2008-04-14

Obscure PC Components.

One of the things for which I have very recently realized that I should be very thankful is my Lenovo ThinkPad R61i. It's not that I should be thankful for it in the way you are for Thanksgiving, or in the way you are for another person, or even a really meaningful gift.

Instead, I'm to be thankful that it's such a great computer, despite the fact that I bought it retail, with almost no prior research on the specific SKU, and with no knowledge of how Windows Vista was going to run on it. I am sure that had I bought either of the machines to the left or the right of the R61i on that display shelf, I wouldn't have gotten the experience I did.

The reason this is important is because of the reading and research I've been doing lately about Windows Vista, and the launch of Windows Vista. It turns out that if your PC has an older chipset, some things just never work properly. Unfortunately, I've met a lot of people to whom this has happened, and even today, I'm fairly certain low end notebooks are still available with 945 and (I wouldn't be surprised at least) 915 chipsets. The unfortunate thing about that is that Windows Vista has a poor experience on some of the machines based on older chipsets, mainly as a result, as per Intel, of Microsoft's lack of communication about the requirements for the WDDM driver model, which is a big part of how Vista provides the Aero/Glass user experience.

Luckily, the R61i uses the decidedly modern Intel 965 Express chipset, and has the Intel GMA X3100 graphics chip, with shared ram. Not that I knew that when I first got the machine, to me it was just "oh, ThinkPad, these are reputable machines, and I need to learn Vista anyway." Luckily, it's been great for more than just notetaking with OneNote 2007, and merely "learning Vista."

Unfortunately for the "average" PC buyer, this means that a lot of PC purchases will be made on the faith that the consumer is getting what they paid for. Unfortunately I think that that is the very problem right now, that consumers are getting what they pay for, and in many of today's sub-$600 computers, that means old technology. Typically I've found the budget PCs to be usable when you get some of the "bundled offers" removed from them, but with the transition to Vista, what I've noticed is that there haven't been enough improvements quickly enough to the lowest segment of the computer market. The lowest end desktop PCs today can't competently run Vista, more than a year after it's release, which I find to be disconcerting.

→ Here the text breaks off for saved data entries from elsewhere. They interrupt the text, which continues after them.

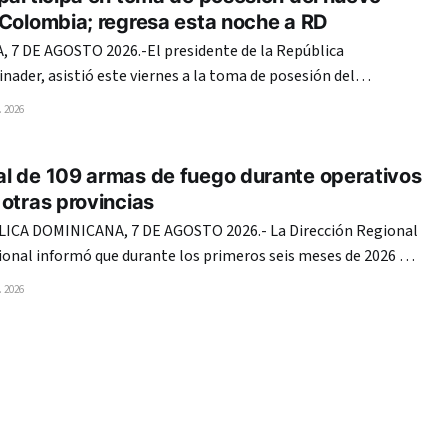
 Colombia; regresa esta noche a RD
7 DE AGOSTO 2026.-El presidente de la República
nader, asistió este viernes a la toma de posesión del
ia, Abelardo de la Espriella, para el período 2026-2030. La
 2026
isión de mando se realizó en la tarde en la Arena USC
l de 109 armas de fuego durante operativos
otras provincias
CA DOMINICANA, 7 DE AGOSTO 2026.- La Dirección Regional
cional informó que durante los primeros seis meses de 2026 ha
de fuego de diferentes marcas y calibres en las provincias
 2026
ependencia y Pedernales. Las intervenciones,
21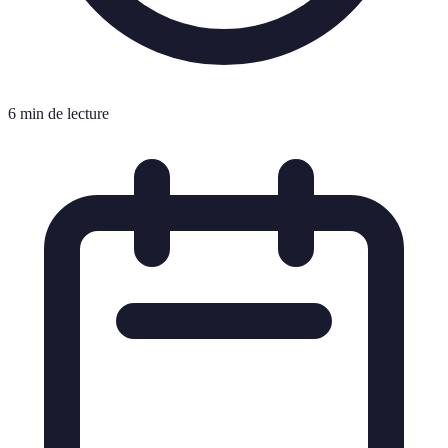
6 min de lecture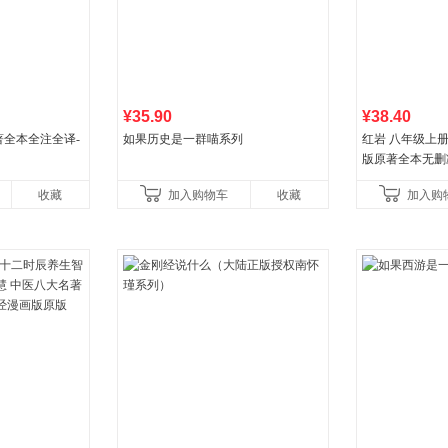
¥35.90
¥38.40
全本全注全译-
如果历史是一群喵系列
红岩 八年级上
版原著全本无删
国主义红色经典
收藏
加入购物车
收藏
加入购
国青年出版社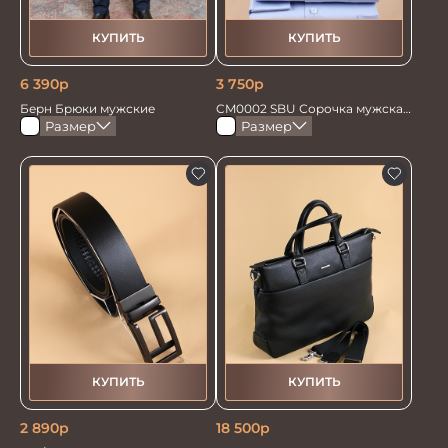
КУПИТЬ
КУПИТЬ
6 390
р
3 750
р
Берн Брюки мужские
CM0002 SBU Сорочка мужская
голубая
Размер
Размер
КУПИТЬ
КУПИТЬ
2 890
р
18 500
р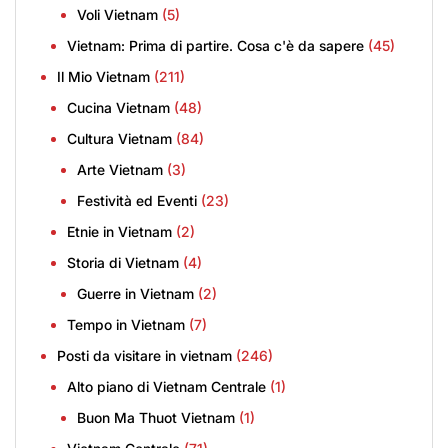
Voli Vietnam
(5)
Vietnam: Prima di partire. Cosa c'è da sapere
(45)
Il Mio Vietnam
(211)
Cucina Vietnam
(48)
Cultura Vietnam
(84)
Arte Vietnam
(3)
Festività ed Eventi
(23)
Etnie in Vietnam
(2)
Storia di Vietnam
(4)
Guerre in Vietnam
(2)
Tempo in Vietnam
(7)
Posti da visitare in vietnam
(246)
Alto piano di Vietnam Centrale
(1)
Buon Ma Thuot Vietnam
(1)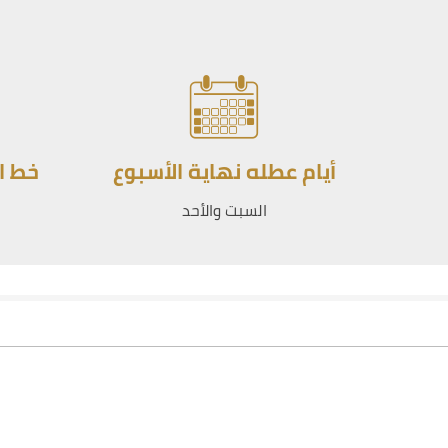
أيام عطله نهاية الأسبوع
خط ا
السبت والأحد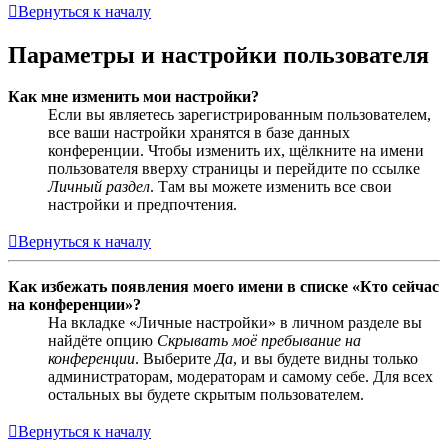
Вернуться к началу
Параметры и настройки пользователя
Как мне изменить мои настройки?
Если вы являетесь зарегистрированным пользователем,
все ваши настройки хранятся в базе данных
конференции. Чтобы изменить их, щёлкните на имени
пользователя вверху страницы и перейдите по ссылке
Личный раздел
. Там вы можете изменить все свои
настройки и предпочтения.
Вернуться к началу
Как избежать появления моего имени в списке «Кто сейчас
на конференции»?
На вкладке «Личные настройки» в личном разделе вы
найдёте опцию
Скрывать моё пребывание на
конференции
. Выберите
Да
, и вы будете видны только
администраторам, модераторам и самому себе. Для всех
остальных вы будете скрытым пользователем.
Вернуться к началу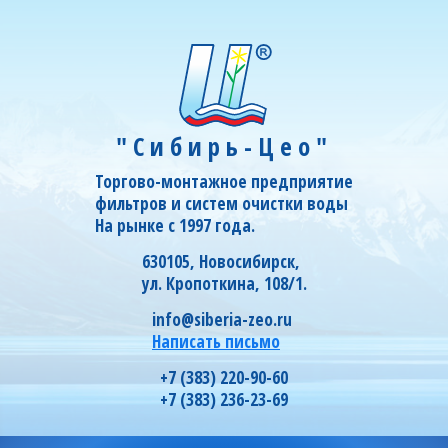
"Сибирь-Цео"
Торгово-монтажное предприятие
фильтров и систем очистки воды
На рынке с 1997 года.
630105, Новосибирск,
ул. Кропоткина, 108/1.
info@siberia-zeo.ru
Написать письмо
+7 (383) 220-90-60
+7 (383) 236-23-69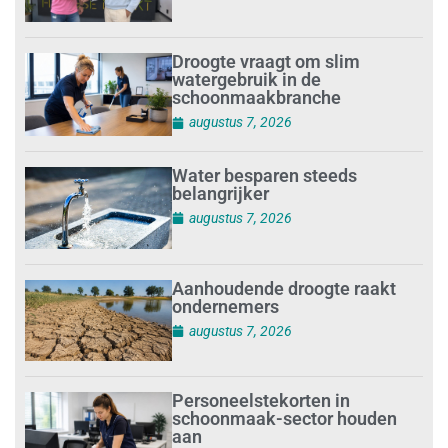
Droogte vraagt om slim
watergebruik in de
schoonmaakbranche
augustus 7, 2026
Water besparen steeds
belangrijker
augustus 7, 2026
Aanhoudende droogte raakt
ondernemers
augustus 7, 2026
Personeelstekorten in
schoonmaak-sector houden
aan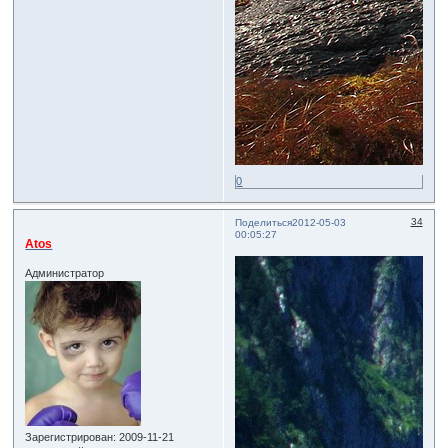
0
34
Поделиться
2012-05-03
00:05:27
Atos
Администратор
Зарегистрирован
: 2009-11-21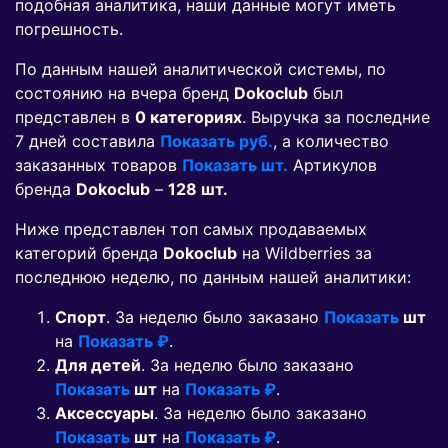
подобная аналитика, наши данные могут иметь
погрешность.
По данным нашей аналитической системы, по
состоянию на вчера бренд
Dokoclub
был
представлен в
0 категориях
. Выручка за последние
7 дней составила
Показать руб.
, а количество
заказанных товаров
Показать шт.
Артикулов
бренда
Dokoclub
–
128 шт.
Ниже представлен топ самых продаваемых
категорий бренда
Dokoclub
на Wildberries за
последнюю неделю, по данным нашей аналитики:
Спорт
. За неделю было заказано
Показать
шт
на
Показать ₽
.
Для детей
. За неделю было заказано
Показать
шт
на
Показать ₽
.
Аксессуары
. За неделю было заказано
Показать
шт
на
Показать ₽
.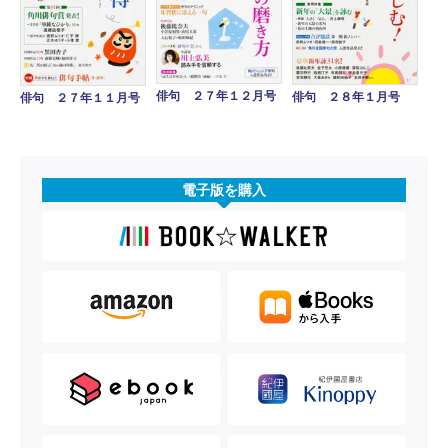
俳句 ２７年１２月号
俳句 ２８年１月号
俳句 ２７年１１月号
電子版を購入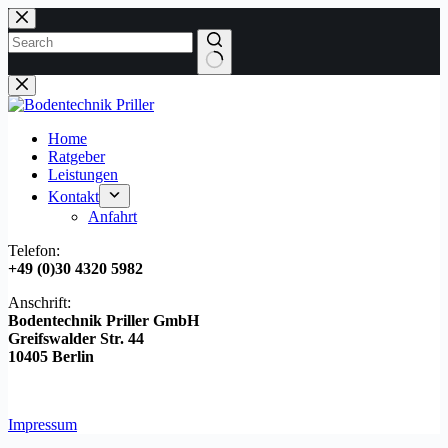
Zum
Inhalt
springen
Keine
Ergebnisse
Home
Ratgeber
Leistungen
Kontakt
Anfahrt
Telefon:
+49 (0)30 4320 5982
Anschrift:
Bodentechnik Priller GmbH
Greifswalder Str. 44
10405 Berlin
Impressum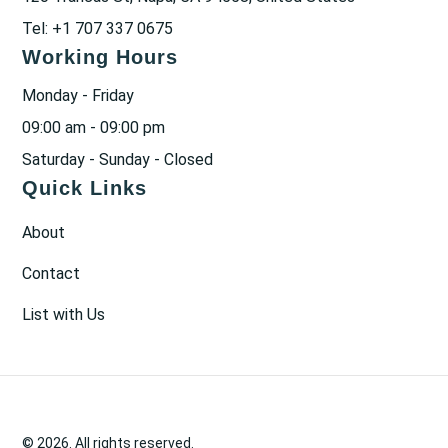
Tel: +1 707 337 0675
Working Hours
Monday - Friday
09:00 am - 09:00 pm
Saturday - Sunday - Closed
Quick Links
About
Contact
List with Us
© 2026. All rights reserved.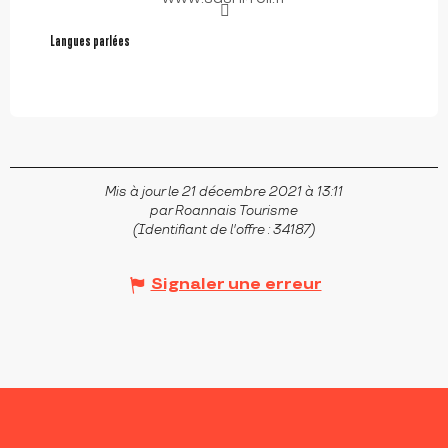
Langues parlées
Langues parlées
Mis à jour le 21 décembre 2021 à 13:11
par Roannais Tourisme
(Identifiant de l'offre :
34187
)
Signaler une erreur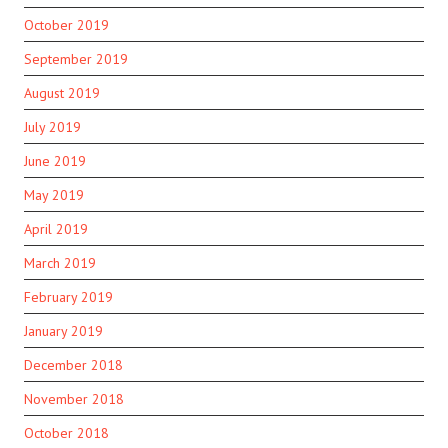
October 2019
September 2019
August 2019
July 2019
June 2019
May 2019
April 2019
March 2019
February 2019
January 2019
December 2018
November 2018
October 2018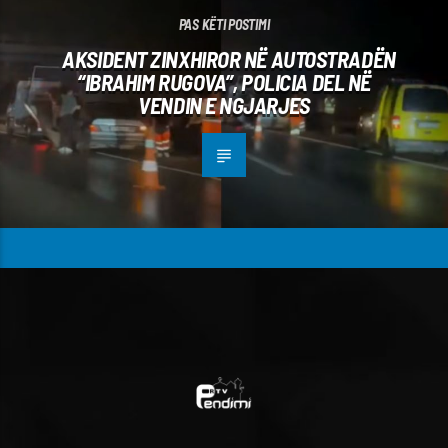
PAS KËTI POSTIMI
AKSIDENT ZINXHIROR NË AUTOSTRADËN
“IBRAHIM RUGOVA”, POLICIA DEL NË
VENDIN E NGJARJES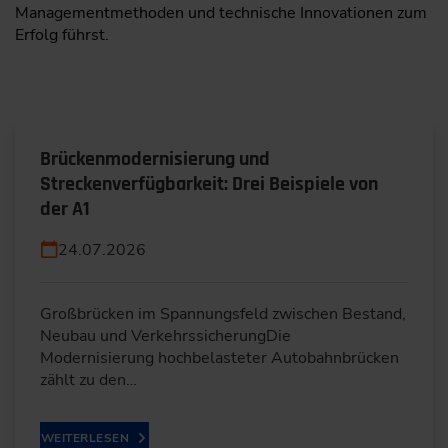
Managementmethoden und technische Innovationen zum
Erfolg führst.
Brückenmodernisierung und
Streckenverfügbarkeit: Drei Beispiele von
der A1
24.07.2026
Großbrücken im Spannungsfeld zwischen Bestand,
Neubau und VerkehrssicherungDie
Modernisierung hochbelasteter Autobahnbrücken
zählt zu den…
WEITERLESEN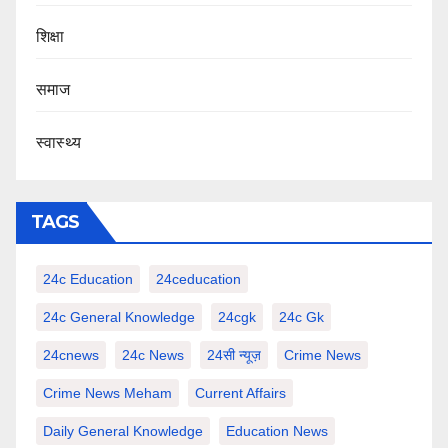
शिक्षा
समाज
स्वास्थ्य
TAGS
24c Education
24ceducation
24c General Knowledge
24cgk
24c Gk
24cnews
24c News
24सी न्यूज़
Crime News
Crime News Meham
Current Affairs
Daily General Knowledge
Education News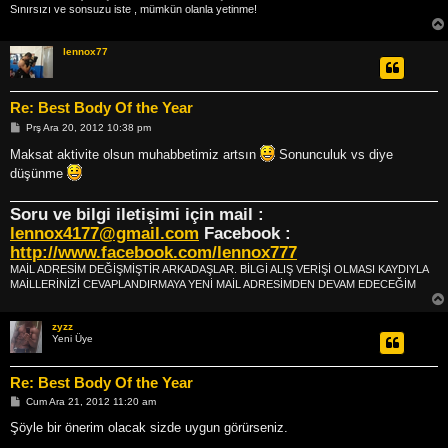
Sınırsızı ve sonsuzu iste , mümkün olanla yetinme!
lennox77
Re: Best Body Of the Year
M
Prş Ara 20, 2012 10:38 pm
e
s
Maksat aktivite olsun muhabbetimiz artsın
Sonunculuk vs diye
a
düşünme
j
Soru ve bilgi iletişimi için mail :
lennox4177@gmail.com
Facebook :
http://www.facebook.com/lennox777
MAİL ADRESİM DEĞİŞMİŞTİR ARKADAŞLAR. BİLGİ ALIŞ VERİŞİ OLMASI KAYDIYLA
MAİLLERİNİZİ CEVAPLANDIRMAYA YENİ MAİL ADRESİMDEN DEVAM EDECEĞİM
zyzz
Yeni Üye
Re: Best Body Of the Year
M
Cum Ara 21, 2012 11:20 am
e
s
Şöyle bir önerim olacak sizde uygun görürseniz.
a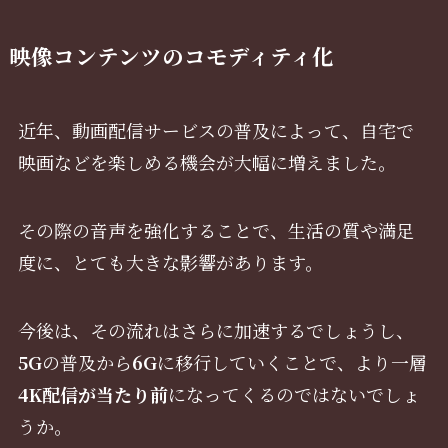
映像コンテンツのコモディティ化
近年、動画配信サービスの普及によって、自宅で
映画などを楽しめる機会が大幅に増えました。
その際の音声を強化することで、生活の質や満足
度に、とても大きな影響があります。
今後は、その流れはさらに加速するでしょうし、
5G
の普及から
6G
に移行していくことで、より一層
4K配信が当たり前
になってくるのではないでしょ
うか。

Unfortunately, I think that this part of the industry is behind. Not just in the "oh, but it's a $399 computer," way. I think it's further behind than it should be, and it's really disappointing that as a result of the vendors' inability to bring their lowest end computers up to reasonable Vista spec, Microsoft has to continue offering XP for sale to OEMs.

This is something I think people need to have more awareness of, even if it takes longer in a class to go over various chipsets, and how to look for what chipset a computer has. Not just chipsets either, I would be much happier with a basic computer class at both the university and the high school levels that went over all of the components in the system unit in detail, and helped students understand sale ads, researching systems to find a system that really does meet their requirements.

I think putting more focus on the "obscure PC components" would produce more truly computer-literate people, especially since most people already know a lot of the basics about computers, such as the fact that a keyboard can be used to enter text into the computer, and that once you've entered text into the computer, your monitor, which operates like a television, displays that text on the screen.